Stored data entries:
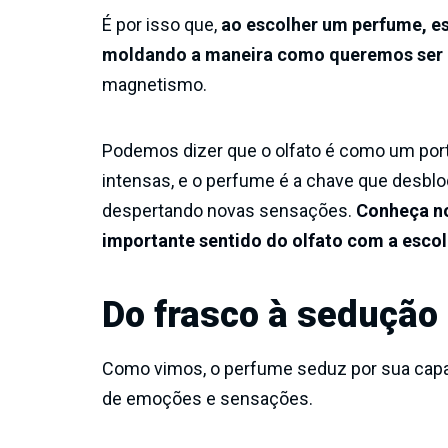
É por isso que,
ao escolher um perfume, e
moldando a maneira como queremos ser p
magnetismo.
Podemos dizer que o olfato é como um por
intensas, e o perfume é a chave que desbl
despertando novas sensações.
Conheça no
importante sentido do olfato com a esco
Do frasco à sedução
Como vimos, o perfume seduz por sua capa
de emoções e sensações.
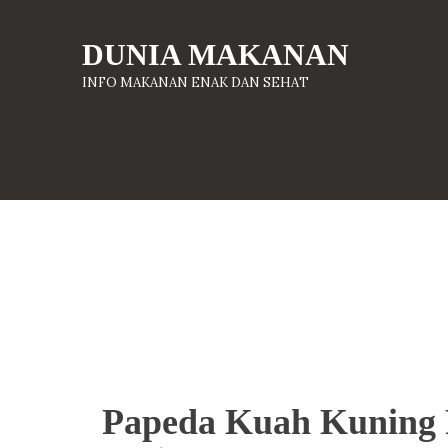
DUNIA MAKANAN
INFO MAKANAN ENAK DAN SEHAT
Papeda Kuah Kuning 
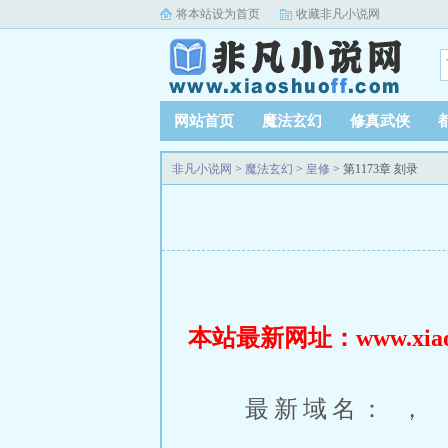
将本站设为首页
收藏非凡小说网
网站首页
魔法玄幻
修真武侠
非凡小说网
>
魔法玄幻
>
皇修
> 第1173章 刻录
本站最新网址：www.xiaosh
最新域名： ，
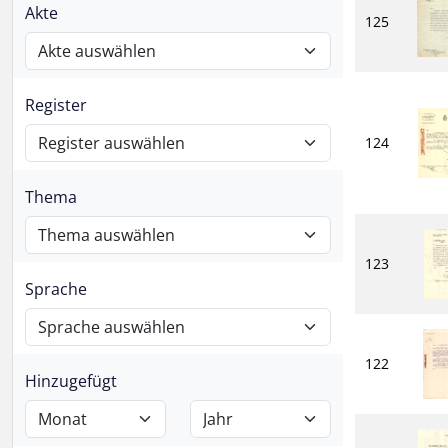
Akte
125
Register
124
Thema
123
Sprache
122
Hinzugefügt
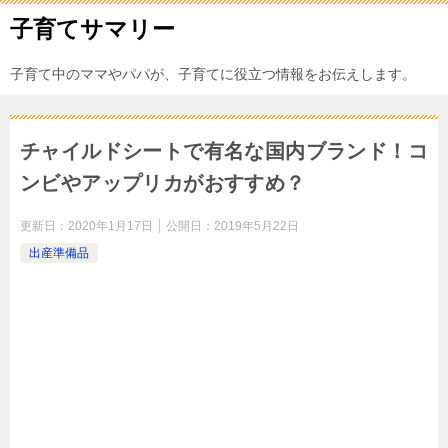
子育てサマリー
子育て中のママやパパが、子育てに役立つ情報をお伝えします。
チャイルドシートで有名な国内ブランド！コ
ンビやアップリカがおすすめ？
更新日：
2020年1月17日
公開日：
2019年5月22日
出産準備品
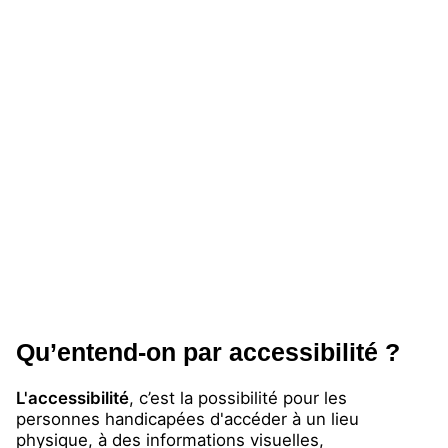
Qu’entend-on par accessibilité ?
L'accessibilité
, c’est la possibilité pour les
personnes handicapées d'accéder à un lieu
physique, à des informations visuelles,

# [Work order]
Return all of the entries word for word, but omit the pictures.

# [Written response]
É por isso que,
ao escolher um perfume, e
moldando a maneira como queremos ser p
magnetismo.
Podemos dizer que o olfato é como um por
intensas, e o perfume é a chave que desbl
despertando novas sensações.
Conheça no
importante sentido do olfato com a esco
Do frasco à sedução
Como vimos, o perfume seduz por sua capa
de emoções e sensações.
DUNIA MAKANAN
INFO MAKANAN ENAK DAN SEHAT
Papeda Kuah Kuning 
将本站设为首页
收藏非凡小说网
网站首页
魔法玄幻
修真武侠
非凡小说网
>
魔法玄幻
>
皇修
> 第1173章 刻录
本站最新网址：www.xiaosh
最新域名： ，
Akte
125
Register
124
Thema
123
Sprache
122
Hinzugefügt
子育てサマリー
子育て中のママやパパが、子育てに役立つ情報をお伝えします。
チャイルドシートで有名な国内ブランド！コ
ンビやアップリカがおすすめ？
更新日：
2020年1月17日
公開日：
2019年5月22日
出産準備品
Qu’entend-on par accessibilité ?
L'accessibilité
, c’est la possibilité pour les
personnes handicapées d'accéder à un lieu
physique, à des informations visuelles,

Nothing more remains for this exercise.